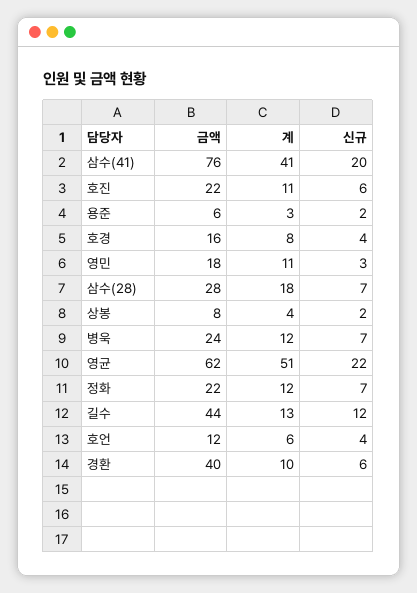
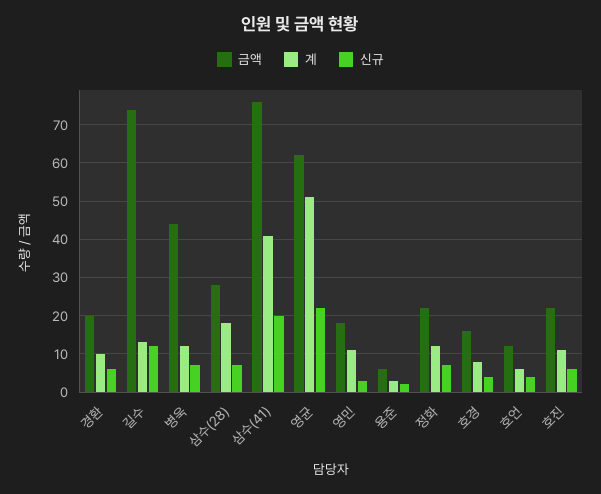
  {
    "금액": {
      "삼수(41)": 76,
      "호진": 22,
      "용준": 6,
      "호경": 16,
      "영민": 18,
      "삼수(28)": 28,
-     "상봉": 8,
-     "병욱": 24,
+     "병욱": 45,
      "영균": 62,
      "정화": 22,
-     "길수": 44,
+     "길수": 75,
      "호언": 12,
-     "경환": 40
+     "경환": 20
    },
    "계": {
      "삼수(41)": 41,
      "호진": 11,
      "용준": 3,
      "호경": 8,
      "영민": 11,
      "삼수(28)": 18,
-     "상봉": 4,
      "병욱": 12,
      "영균": 51,
      "정화": 12,
      "길수": 13,
      "호언": 6,
      "경환": 10
    },
    "신규": {
      "삼수(41)": 20,
      "호진": 6,
      "용준": 2,
      "호경": 4,
      "영민": 3,
      "삼수(28)": 7,
-     "상봉": 2,
      "병욱": 7,
      "영균": 22,
      "정화": 7,
      "길수": 12,
      "호언": 4,
      "경환": 6
    }
  }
================================
• _Your assignment_:
The material is to be written out word for word, and the pictures are to be left out.

• _Exercise result_:
  {
    "금액": {
      "삼수(41)": 76,
      "호진": 22,
      "용준": 6,
      "호경": 16,
      "영민": 18,
      "삼수(28)": 28,
-     "상봉": 8,
-     "병욱": 24,
+     "병욱": 45,
      "영균": 62,
      "정화": 22,
-     "길수": 44,
+     "길수": 75,
      "호언": 12,
-     "경환": 40
+     "경환": 20
    },
    "계": {
      "삼수(41)": 41,
      "호진": 11,
      "용준": 3,
      "호경": 8,
      "영민": 11,
      "삼수(28)": 18,
-     "상봉": 4,
      "병욱": 12,
      "영균": 51,
      "정화": 12,
      "길수": 13,
      "호언": 6,
      "경환": 10
    },
    "신규": {
      "삼수(41)": 20,
      "호진": 6,
      "용준": 2,
      "호경": 4,
      "영민": 3,
      "삼수(28)": 7,
-     "상봉": 2,
      "병욱": 7,
      "영균": 22,
      "정화": 7,
      "길수": 12,
      "호언": 4,
      "경환": 6
    }
  }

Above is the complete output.